Merci pour cette référence aux courées, qui sont en effet en pleine réhabilitation, même si cette dernière se fait dans le cadre d’une gentrification de certains quartiers, comme c’est souvent le cas avec les requalifications dans notre région (transformation d’usines en lofts, etc.)
J’ai moi-même eu la chance d’habiter dans une impasse dans mon enfance.
Résultat :
Cela est bien plus difficile dans une rue passante :
Je suis retourné dans cette impasse 15 ans plus tard…il y avait des dessins d’enfants dessiné à la craie un peu partout… C’était assez émouvant 🙂
Merci pour votre témoignage en tout cas! Qu’on se le dise, il y a bien une vie dans ces espaces au delà de ce à quoi on les destine ,(et votre regard est là pour en faire écho).
Je vis dans une impasse, ce n’est pas ma première, et je ne peux plus les sentir ! C’est le repli sur soi, un cocon d’où est exclu l’étranger, même de la rue d’à côté.
Des communautés qui peuvent être idyllique, à première vue, mais dès qu’apparaissent des tensions, cela devient l’enfer. Si vous vous êtes disputé avec votre voisin, ce qui n’arrive jamais, et que vous êtes obligé de passer devant chez lui, puisqu’il n’y a pas d’autre sortie ! bonjour l’ambiance.
C’est le signe ultime de l’individualisme actuel, on ne se mélange, plus, on se repli dans des gated communities, à quand les barbelés et les miradors ?
On oublie, on ne veut pas savoir que la ville n’est pas qu’une accumulation d’habitations, nos urbanistes et théoriciens modernes, depuis près de 100 ans, on fait exploser la ville, et quand cela ne fonctionne pas, ils n’acceptent jamais d’en être les responsables.
La ville est un organe économique, un lieu d’échange, de marché, de rencontre depuis sont origine, alors la cloisonner, c’est aller à l’encontre de sa fonction première.
Merci pour montrer un peu la réalité de la vraie vie, pas celle fantasmée par les urbanistes/géographes/etc lambda. Moi-même urbaniste/géographe ayant grandi dans une impasse pavillonnaire, je confirme votre propos.
Je pense qu’il faut arrêter avec l’excès de critique acerbe en urbanisme. Que se soit pour le grand-ensemble, les tours, le pavillonnaire, etc. Trop de critiques tue l’esprit critique. La ville est multiple et a de multiples fonctions. Elle ne peut pas être un centre-ville partout.

[Éléments enregistrés]

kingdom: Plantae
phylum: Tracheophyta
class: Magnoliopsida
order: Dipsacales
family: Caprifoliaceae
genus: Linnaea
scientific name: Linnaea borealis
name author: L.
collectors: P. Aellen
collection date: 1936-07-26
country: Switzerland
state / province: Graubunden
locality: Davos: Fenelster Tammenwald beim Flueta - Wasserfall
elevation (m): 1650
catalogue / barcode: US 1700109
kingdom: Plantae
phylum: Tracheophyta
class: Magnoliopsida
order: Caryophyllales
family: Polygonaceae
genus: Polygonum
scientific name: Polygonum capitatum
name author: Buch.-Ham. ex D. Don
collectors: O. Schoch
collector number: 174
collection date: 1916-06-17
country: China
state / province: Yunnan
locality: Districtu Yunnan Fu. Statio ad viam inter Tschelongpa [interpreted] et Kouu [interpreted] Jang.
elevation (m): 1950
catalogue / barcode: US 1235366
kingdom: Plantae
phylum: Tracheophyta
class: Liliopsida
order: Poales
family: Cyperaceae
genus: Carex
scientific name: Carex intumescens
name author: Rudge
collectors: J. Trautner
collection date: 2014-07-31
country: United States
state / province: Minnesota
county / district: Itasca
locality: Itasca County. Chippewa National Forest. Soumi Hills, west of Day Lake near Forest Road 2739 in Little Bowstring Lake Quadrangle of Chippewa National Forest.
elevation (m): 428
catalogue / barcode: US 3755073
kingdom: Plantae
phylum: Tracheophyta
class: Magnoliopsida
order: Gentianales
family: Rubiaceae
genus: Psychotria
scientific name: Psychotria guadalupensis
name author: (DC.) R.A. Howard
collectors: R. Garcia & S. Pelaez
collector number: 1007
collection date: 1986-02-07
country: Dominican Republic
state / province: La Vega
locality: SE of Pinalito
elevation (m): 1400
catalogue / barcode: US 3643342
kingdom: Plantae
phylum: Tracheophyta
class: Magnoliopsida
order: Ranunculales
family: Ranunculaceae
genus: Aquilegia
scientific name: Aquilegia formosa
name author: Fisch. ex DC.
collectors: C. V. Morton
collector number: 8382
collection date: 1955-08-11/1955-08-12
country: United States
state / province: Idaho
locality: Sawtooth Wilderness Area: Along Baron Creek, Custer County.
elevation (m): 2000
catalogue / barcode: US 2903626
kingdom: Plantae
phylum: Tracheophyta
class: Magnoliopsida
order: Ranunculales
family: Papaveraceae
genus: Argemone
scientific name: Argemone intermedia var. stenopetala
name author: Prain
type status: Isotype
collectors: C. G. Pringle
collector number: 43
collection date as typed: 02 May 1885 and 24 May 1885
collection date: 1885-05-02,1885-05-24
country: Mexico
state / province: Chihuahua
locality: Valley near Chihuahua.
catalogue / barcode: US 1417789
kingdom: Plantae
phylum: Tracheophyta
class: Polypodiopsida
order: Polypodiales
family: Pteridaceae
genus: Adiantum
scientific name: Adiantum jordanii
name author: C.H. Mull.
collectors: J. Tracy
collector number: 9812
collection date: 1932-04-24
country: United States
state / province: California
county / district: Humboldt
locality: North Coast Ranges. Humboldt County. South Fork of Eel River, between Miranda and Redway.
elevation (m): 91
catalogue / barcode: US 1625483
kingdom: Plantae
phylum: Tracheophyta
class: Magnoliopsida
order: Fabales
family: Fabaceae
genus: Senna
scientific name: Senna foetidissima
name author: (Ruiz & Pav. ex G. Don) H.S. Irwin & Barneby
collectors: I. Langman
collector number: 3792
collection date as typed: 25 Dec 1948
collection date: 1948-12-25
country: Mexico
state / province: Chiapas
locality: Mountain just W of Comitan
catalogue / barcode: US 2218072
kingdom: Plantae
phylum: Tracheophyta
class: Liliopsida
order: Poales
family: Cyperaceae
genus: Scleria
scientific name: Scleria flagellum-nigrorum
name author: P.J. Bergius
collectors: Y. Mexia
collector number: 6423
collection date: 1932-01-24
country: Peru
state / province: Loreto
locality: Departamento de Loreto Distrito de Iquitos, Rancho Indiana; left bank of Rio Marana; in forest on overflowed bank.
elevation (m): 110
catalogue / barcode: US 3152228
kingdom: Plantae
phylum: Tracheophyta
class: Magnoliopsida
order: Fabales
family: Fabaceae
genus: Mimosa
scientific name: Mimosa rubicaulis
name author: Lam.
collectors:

### Exercices:
1 – Mettez sous forme de tableau Markdown les entrées, depuis la ligne contenant "state / province: Minnesota" jusqu'à celle contenant "genus: Psychotria", ces deux lignes comprises. Utilisez les colonnes « N° » et « Ligne » et omettez les lignes vides.
2 – Écrivez la suite du texte sur les impasses à partir de sa dernière phrase.
Le texte sur les impasses et les entrées n'ont pas la même origine.

### Résultats:
1 –
| N° | Ligne |
|---|---|
| 1 | state / province: Minnesota |
| 2 | county / district: Itasca |
| 3 | locality: Itasca County. Chippewa National Forest. Soumi Hills, west of Day Lake near Forest Road 2739 in Little Bowstring Lake Quadrangle of Chippewa National Forest. |
| 4 | elevation (m): 428 |
| 5 | catalogue / barcode: US 3755073 |
| 6 | kingdom: Plantae |
| 7 | phylum: Tracheophyta |
| 8 | class: Magnoliopsida |
| 9 | order: Gentianales |
| 10 | family: Rubiaceae |
| 11 | genus: Psychotria |

2 –
Cependant c’est vrai qu’il n’y a pas la même ambiance que dans un squatt d’artiste partagé ou dans une médina arabe où vit toute la famille avec des fortes relations de voisinage (malgré les impasses et le caractère très privatif de la médina, bien pire que dans le « cauchemar pavillonnaire » comme on l’entend parfois. A l’inverse, la banlieue américaine hyper-pavillonnaire a beaucoup d’espaces ouverts, verts). Mais ce n’est pas la même chose. Le pavillonnaire et l’impasse remplissent l’objectif pour lequel ils existent: faire un endroit agréable et isolé, comme une cour intérieure sans trafic.
L’urbanisme français tend a faire un peu un entre deux : espaces verts publics, et densification, petits collectifs… mais ces collectifs ce n’est pas forcément beaucoup mieux pour le coté interactions sociales : Quand on vit dans un immeuble, on se connait pas mieux que les gens d’une impasse.
D’ailleurs, gros travers des réflexions urbanistiques : l’entre-soi c’est ça justement qui permet la socialisation ! Car chaque personne, vous y compris, ne socialise-t-elle pas en permanence avec quiconque qu’elle croise dans la rue en permanence ? Certaines personnes aspirent au calme et à la tranquillité ; certains vieux ont socialisé toute leur vie ; pourquoi leur refuser cet isolement ?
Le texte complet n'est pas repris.